- Activity: Identify all lines in the data containing the string "coaster". Copy them out.

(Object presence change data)
···

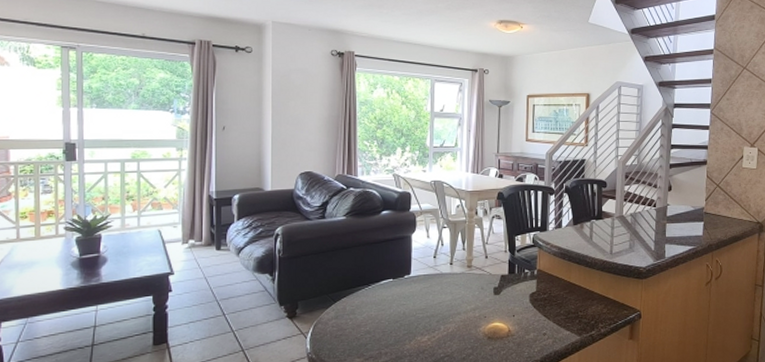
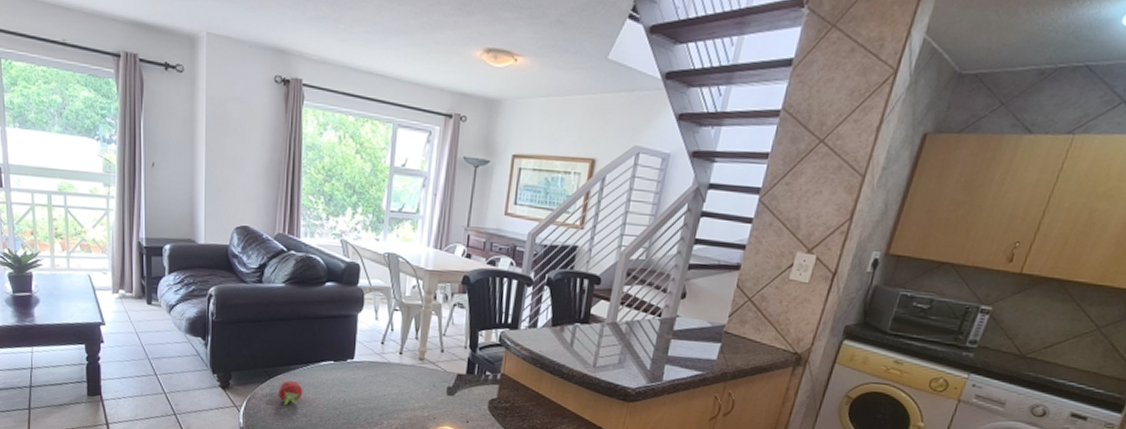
fruit: none [343,302,366,325] -> present [278,380,303,405]

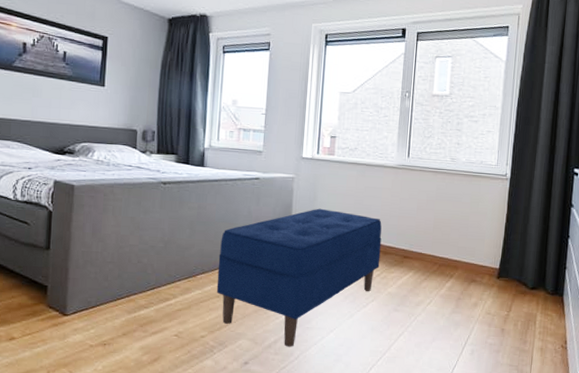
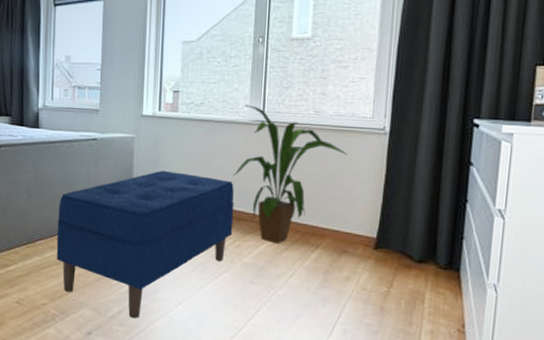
house plant: none [381,151,477,275] -> present [233,105,347,244]

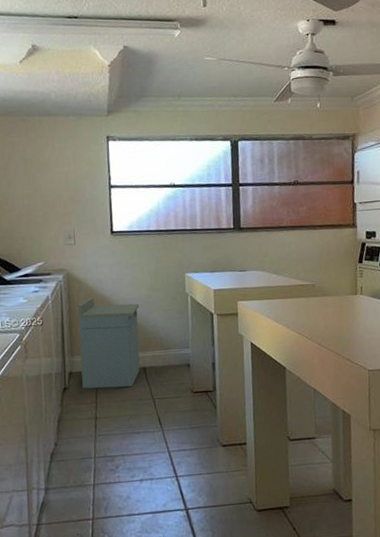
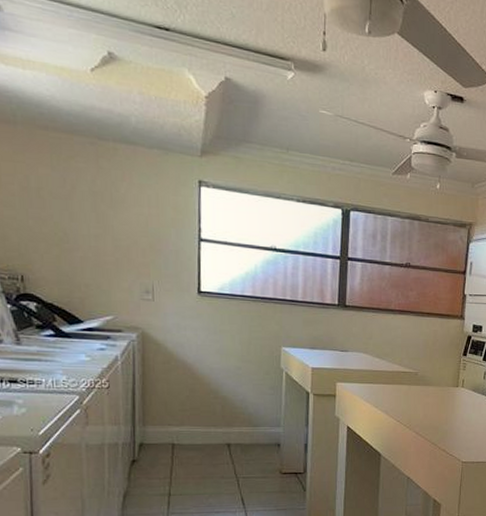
storage cabinet: present [77,297,140,389] -> none [153,362,227,464]

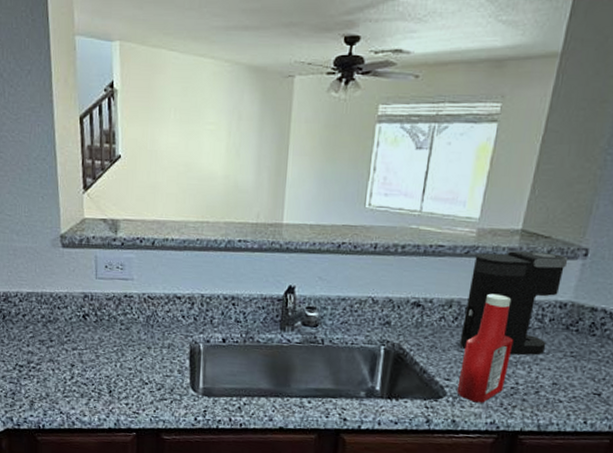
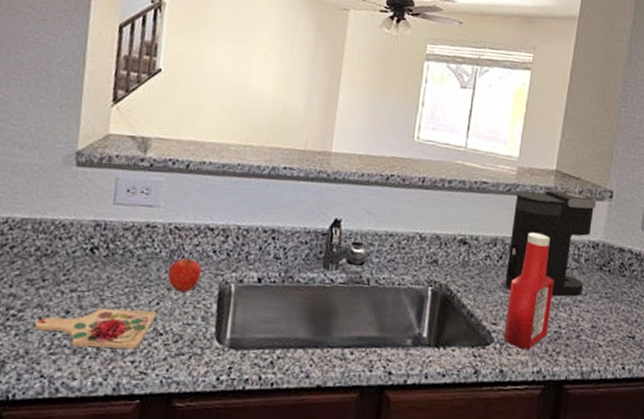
cutting board: none [51,362,141,395] -> present [35,308,156,349]
fruit: none [147,323,174,351] -> present [168,258,202,293]

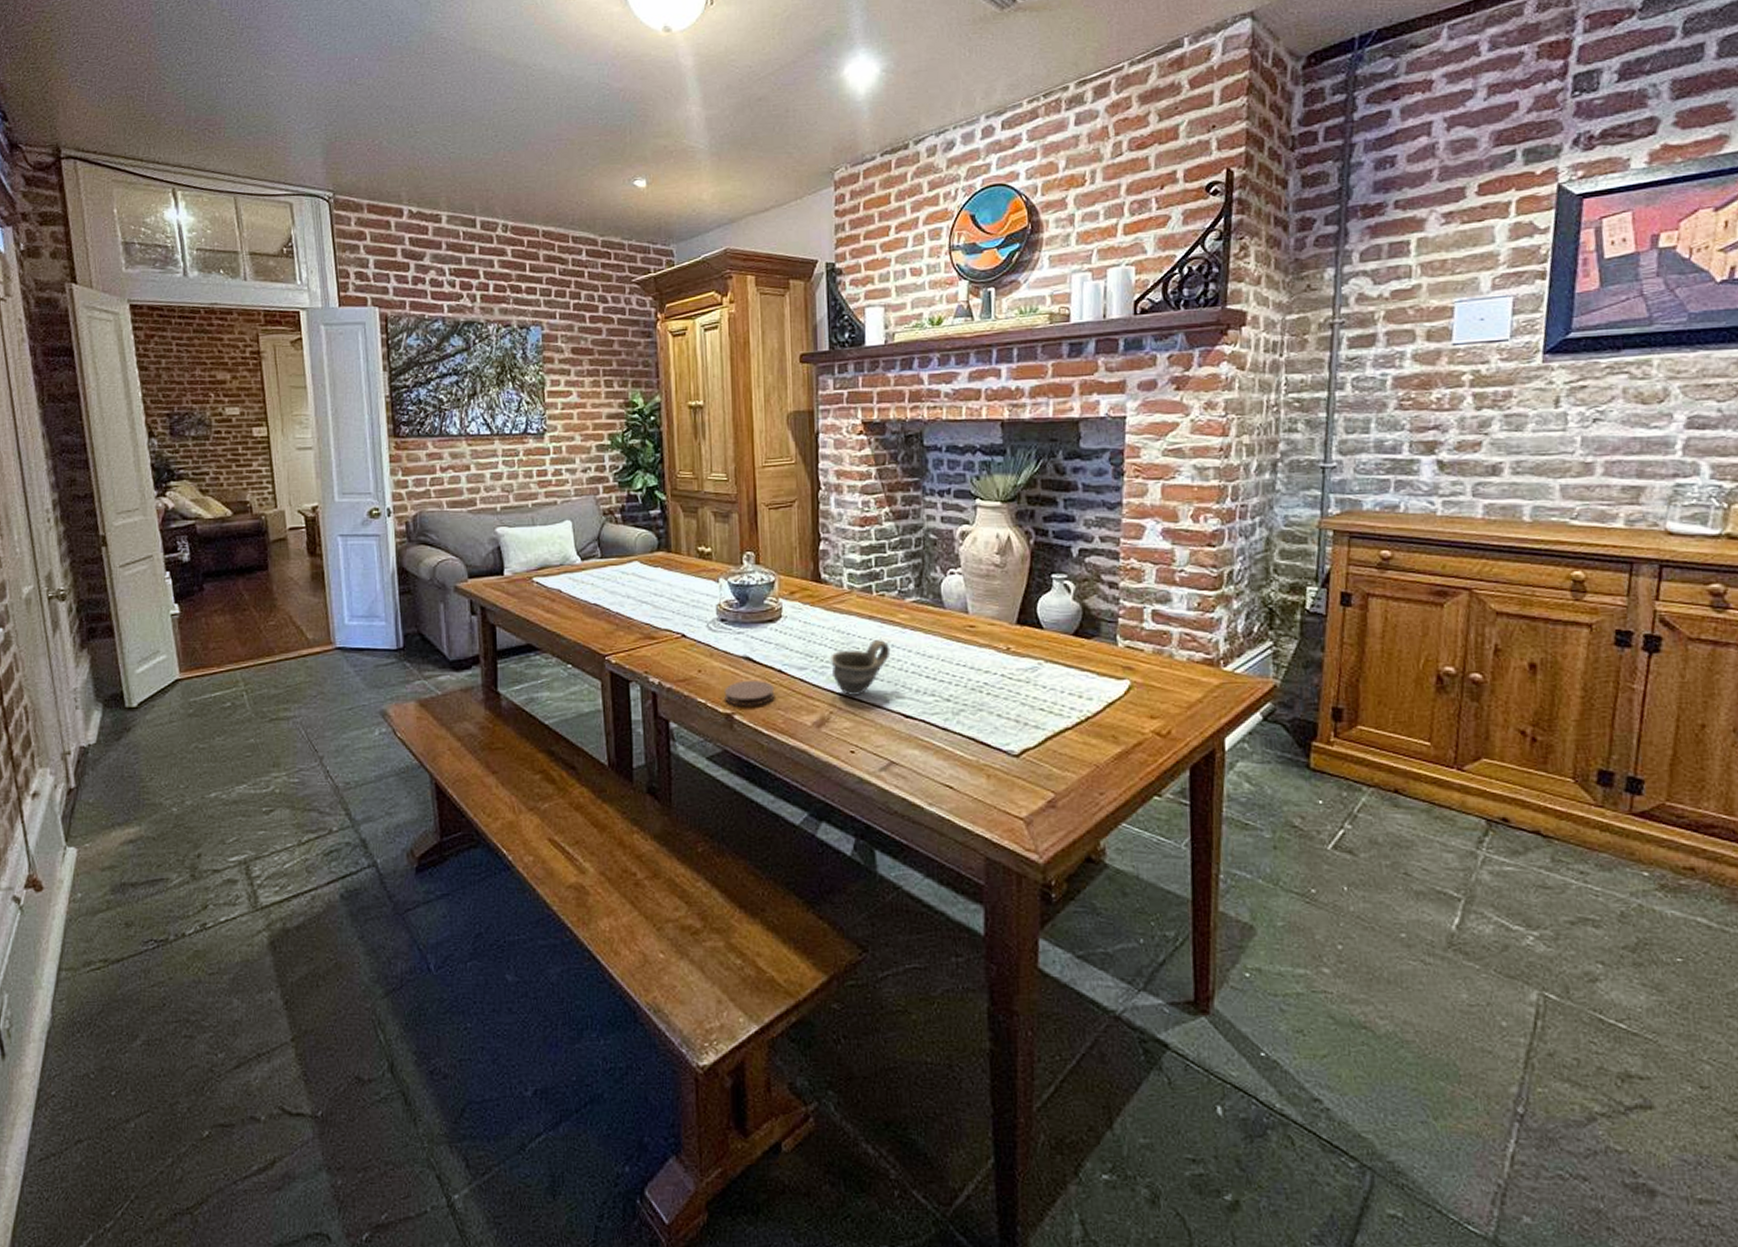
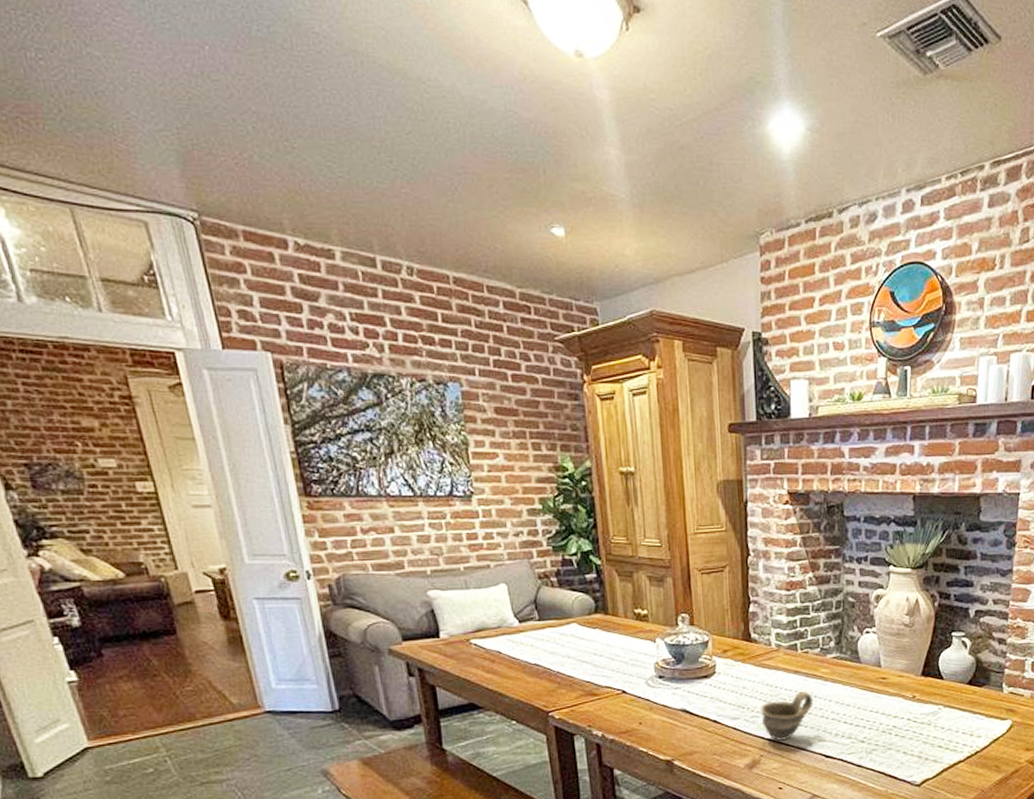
coaster: present [724,680,775,706] -> none [664,729,711,753]

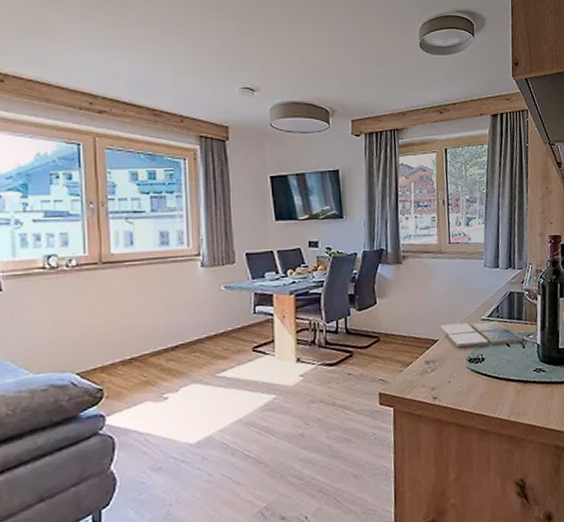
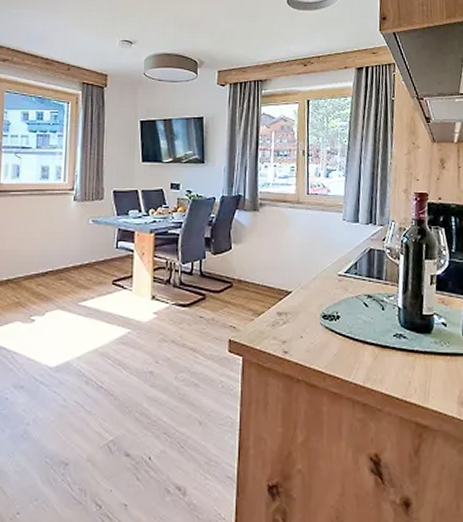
drink coaster: present [440,321,524,348] -> none [294,276,383,303]

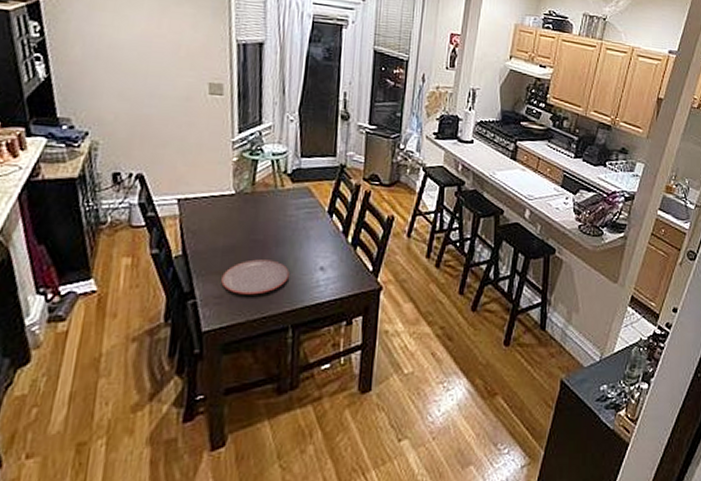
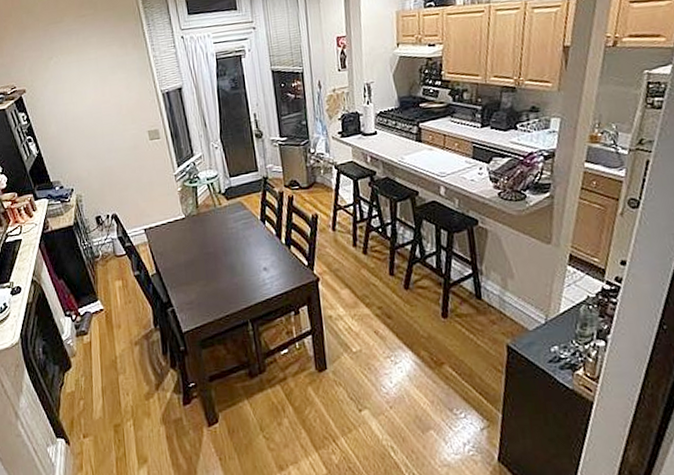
plate: present [221,259,289,295] -> none [189,267,240,299]

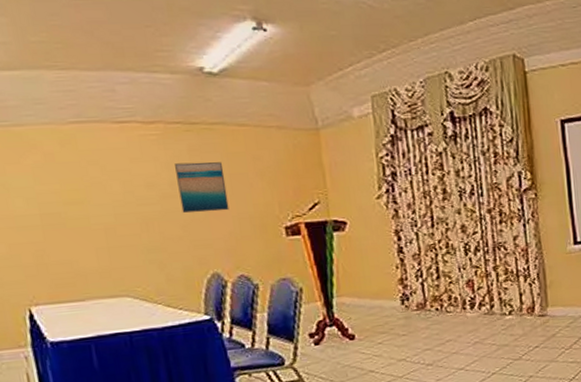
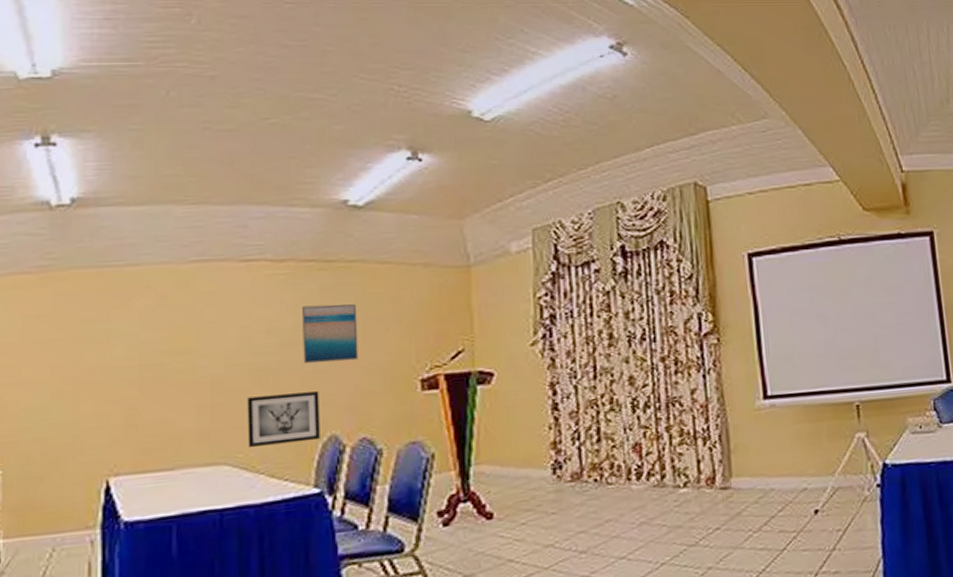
wall art: none [138,237,205,284] -> present [247,391,320,448]

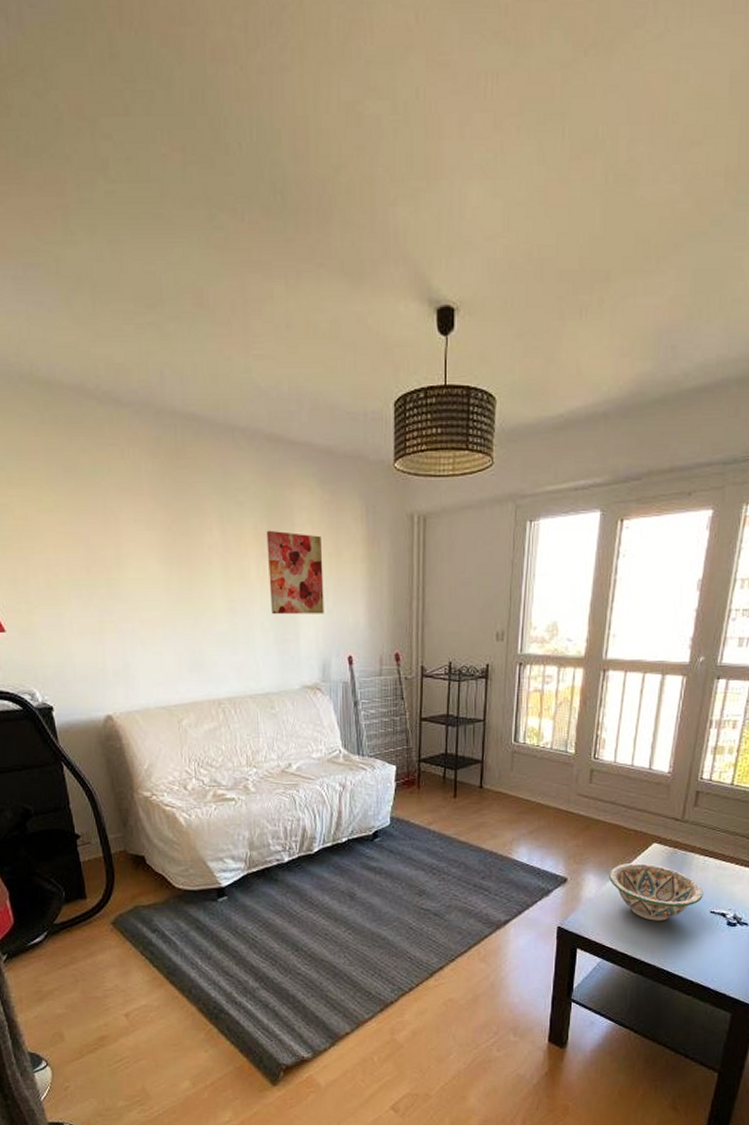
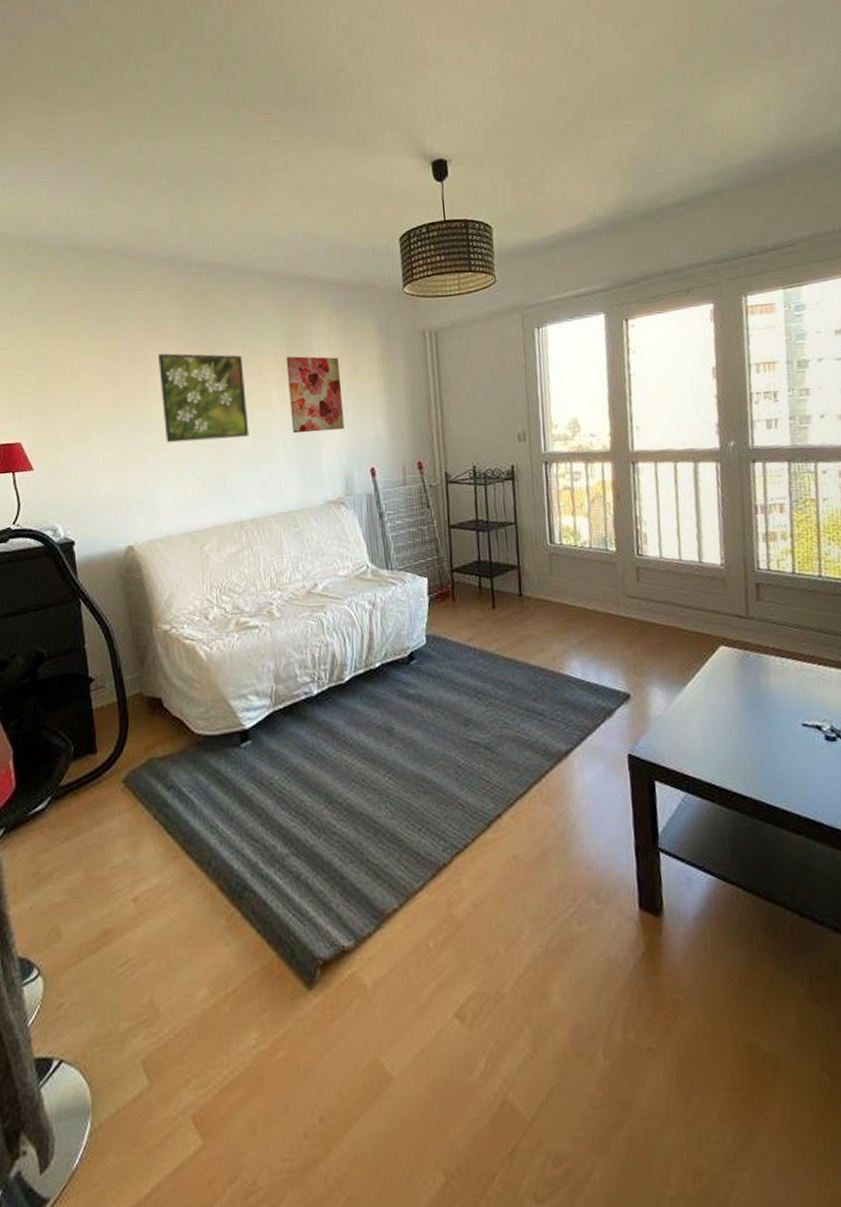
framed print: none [129,515,227,614] -> present [157,353,249,443]
decorative bowl: present [609,863,704,921] -> none [676,670,790,740]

···

- Answer for the task:
coaster: present [724,680,775,706] -> none [664,729,711,753]
drink coaster: present [440,321,524,348] -> none [294,276,383,303]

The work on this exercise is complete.